Australia’s National Transport Commission, an independent advisory body, released a report this week that advocated for changes to allow drunk people to operate self-driving vehicles in certain conditions. The report, however, states that this should not extend to autonomous cars with a steering wheel, a rule that would stop Tesla drivers from making the most of the technology when it’s rolled out to existing owners.
“One potential barrier to receiving the full benefits of automated vehicles would be to require occupants of automated vehicles, who are not driving, to comply with drink-driving laws,” the report said. “This would create a barrier to using a vehicle to safely drive home after drinking. Enabling people to use an automated vehicle to drive them home despite having consumed alcohol has the potential to improve road safety outcomes by reducing the incidence of drink-driving.”
Tesla, which is currently developing its Autopilot semi-autonomous system, plans to upgrade existing cars to full autonomy via software updates. The company wants to enable full cross-country autonomous road trips by the end of the year, but it’s unclear whether it will achieve this goal.
Tesla’s implementation of upgrading existing cars means it would still fall foul of regulations, though.
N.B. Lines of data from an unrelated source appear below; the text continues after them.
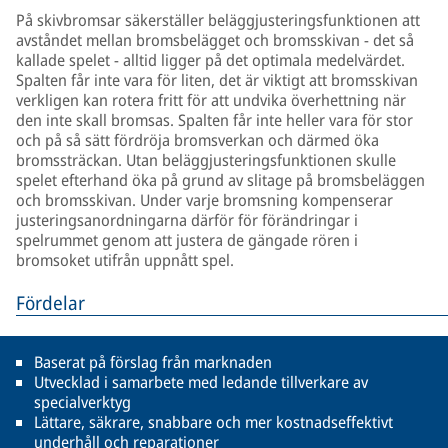
På skivbromsar säkerställer beläggjusteringsfunktionen att
avståndet mellan bromsbelägget och bromsskivan - det så
kallade spelet - alltid ligger på det optimala medelvärdet.
Spalten får inte vara för liten, det är viktigt att bromsskivan
verkligen kan rotera fritt för att undvika överhettning när
den inte skall bromsas. Spalten får inte heller vara för stor
och på så sätt fördröja bromsverkan och därmed öka
bromssträckan. Utan beläggjusteringsfunktionen skulle
spelet efterhand öka på grund av slitage på bromsbeläggen
och bromsskivan. Under varje bromsning kompenserar
justeringsanordningarna därför för förändringar i
spelrummet genom att justera de gängade rören i
bromsoket utifrån uppnått spel.
Fördelar
Baserat på förslag från marknaden
Utvecklad i samarbete med ledande tillverkare av
specialverktyg
Lättare, säkrare, snabbare och mer kostnadseffektivt
underhåll och reparationer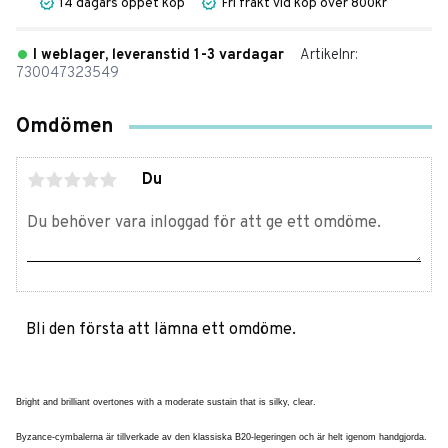
14 dagars öppet köp
Fri frakt vid köp över 800kr
I weblager, leveranstid 1-3 vardagar
Artikelnr
730047323549
Omdömen
Du
Bli den första att lämna ett omdöme.
Bright and brilliant overtones with a moderate sustain that is silky, clear.
Byzance-cymbalerna är tillverkade av den klassiska B20-legeringen och är helt igenom handgjorda.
The report does not advocate for autonomous drunk-driving if there’s the possibility that a human driver may take over, as that suggests the user may have the intention of driving.
“The NTC considers that there should be clear exemptions from the drink- and drug-driving offences concerning starting a vehicle and being in charge of a vehicle for a person who starts, or who is a passenger in, a dedicated automated vehicle,” the report said. “There is no possibility that a human could drive a dedicated automated vehicle so there is no safety risk associated with drink driving.”
The NTC’s recommendations focus on a pod-like vehicle without a steering wheel, similar to concepts like the Volkswagen I.D. Buzz or the Mercedes-Benz F 015. Tesla could offer a removable steering wheel, similar to one Ford patented earlier this year. But in the case of existing cars, it may prove that early adopters won’t feel the full benefits of autonomous driving.